Looks an awful lot like 1997 to me

Naikon

mp3guy wrote:

Those old ones are terrible, and to think you'd have had to do that without a calculator. Personally I don't go back past 1997, because the syllabus changed then.

Nor do I, mind you I am in Ordinary maths but they changed both levels in the same year.

md99

BOLLOCKS!!!!!! I've been practicing the years before 1997, no wonder I'm getting my ass kicked :mad: :mad:

Anyone try the 1997 paper? Now, that was just lovely, 3 theorems 20 marks each!

So when did the course change, 1992, 1994 or 1997? I thought they wouldn't have the 'old' syllabus in our exam papers??

JC 2K3

^Same.

I find nothing is different on the 1994-96 papers besides the fact that they're a little bit more difficult, which doesn't indicate a change in syllabus.

Actually, I'm gonna call bollocks on this one

Typo on Examinations.ie tbh.

boger

come on guys these questions are easy

JC 2K3

^Point out to me where I've gone wrong above then.

mp3guy

JC 2K3 wrote:

^Same.

I find nothing is different on the 1994-96 papers besides the fact that they're a little bit more difficult, which doesn't indicate a change in syllabus.

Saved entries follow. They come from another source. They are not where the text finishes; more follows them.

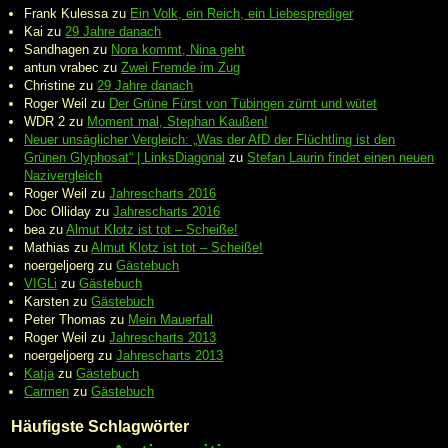
Frank Kulessa
zu
Ein Volk, ein Reich, ein Liebesprediger
Kai
zu
29 Jahre danach
Sandhagen
zu
Nora kommt, Nina geht
antun vrabec
zu
Zwei Fremde im Zug
Christine
zu
29 Jahre danach
Roger Weil
zu
Der Grüne Fürst von Tübingen zürnt und wütet
WDR 2
zu
Moment mal, Stephan Kaußen!
Neuer unsäglicher Vergleich: „Was der AfD der Flüchtling ist den
Grünen Glyphosat“ | LinksDiagonal
zu
Stefan Laurin findet einen neuen
Nazivergleich
Roger Weil
zu
Jahrescharts 2016
Doc Olliday
zu
Jahrescharts 2016
bea
zu
Almut Klotz ist tot – Scheiße!
Mathias
zu
Almut Klotz ist tot – Scheiße!
noergeljoerg
zu
Gästebuch
VIGLi
zu
Gästebuch
Karsten
zu
Gästebuch
Peter Thomas
zu
Mein Mauerfall
Roger Weil
zu
Jahrescharts 2013
noergeljoerg
zu
Jahrescharts 2013
Katja
zu
Gästebuch
Carmen
zu
Gästebuch
Häufigste Schlagwörter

Actually, I'm gonna call bollocks on this one

Typo on Examinations.ie tbh.

Or you could just be wrong. Claiming a typo on a site is a bit far just to keep yourself in the knowledge you're right. I'll believe the site over you thanks.

Donald-Duck

JC 2K3 wrote:

^Same.

I find nothing is different on the 1994-96 papers besides the fact that they're a little bit more difficult, which doesn't indicate a change in syllabus.

Actually, I'm gonna call bollocks on this one

Typo on Examinations.ie tbh.

Now I may be completly wrong on this, but they really look like scanned files so its not an examinations.ie typo

Crumbs

As MathsManiac said, the syllabus changed for the 1994 LC. The only change I'm aware of for 1997 was that the "Alternative Ordinary Level" became "Foundation Level".

JC 2K3 wrote:

^Point out to me where I've gone wrong above then.

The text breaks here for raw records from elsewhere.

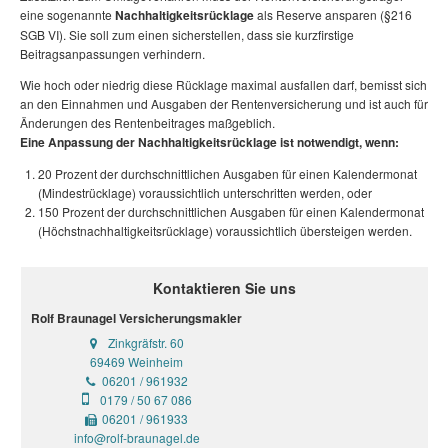
eine sogenannte
Nachhaltigkeitsrücklage
als Reserve ansparen (§216
SGB VI). Sie soll zum einen sicherstellen, dass sie kurzfirstige
Beitragsanpassungen verhindern.
Wie hoch oder niedrig diese Rücklage maximal ausfallen darf, bemisst sich
an den Einnahmen und Ausgaben der Rentenversicherung und ist auch für
Änderungen des Rentenbeitrages maßgeblich.
Eine Anpassung der Nachhaltigkeitsrücklage ist notwendigt, wenn:
20 Prozent der durchschnittlichen Ausgaben für einen Kalendermonat
(Mindestrücklage) voraussichtlich unterschritten werden, oder
150 Prozent der durchschnittlichen Ausgaben für einen Kalendermonat
(Höchstnachhaltigkeitsrücklage) voraussichtlich übersteigen werden.
Kontaktieren Sie uns
Rolf Braunagel Versicherungsmakler
Zinkgräfstr. 60
69469 Weinheim
06201 / 961932
0179 / 50 67 086
06201 / 961933
info@rolf-braunagel.de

Your answer seems correct JC. It can be simplified to 704(pi)/27. I've seen a couple of wrong answers given for that question and 216(pi) is definitely wrong as that's greater than the volume of the cone itself.

Ishmael

I'd Assume the solution is correct as the answer is 26.1(pi by you calculations)

so its probably a typo.

Gangsta

Lads- Similar Triangles!!! thats the easiest way to do it.

JC 2K3

mp3guy wrote:

Or you could just be wrong. Claiming a typo on a site is a bit far just to keep yourself in the knowledge you're right. I'll believe the site over you thanks.

Donald-Duck wrote:

Now I may be completly wrong on this, but they really look like scanned files so its not an examinations.ie typo

I scanned my own exam papers from 1994 and highlighted the area where it says marks will be taken off if it is not shown where calculators are used. Therefore calculators were allowed and since calculators weren't allowed on the old syllabus it must have changed in or before 1994.

Also:

The Ordinary level and Higher level syllabuses were introduced in September 1992 and first examined in 1994.

http://www.curriculumonline.ie/index.asp?docID=788

Need any mroe proof, mp3guy?

JC 2K3

Crumbs wrote:

Your answer seems correct JC. It can be simplified to 704(pi)/27. I've seen a couple of wrong answers given for that question and 216(pi) is definitely wrong as that's greater than the volume of the cone itself.

Ah, good point, lol.

God.Looking back.Leaving cert maths wan not that bad.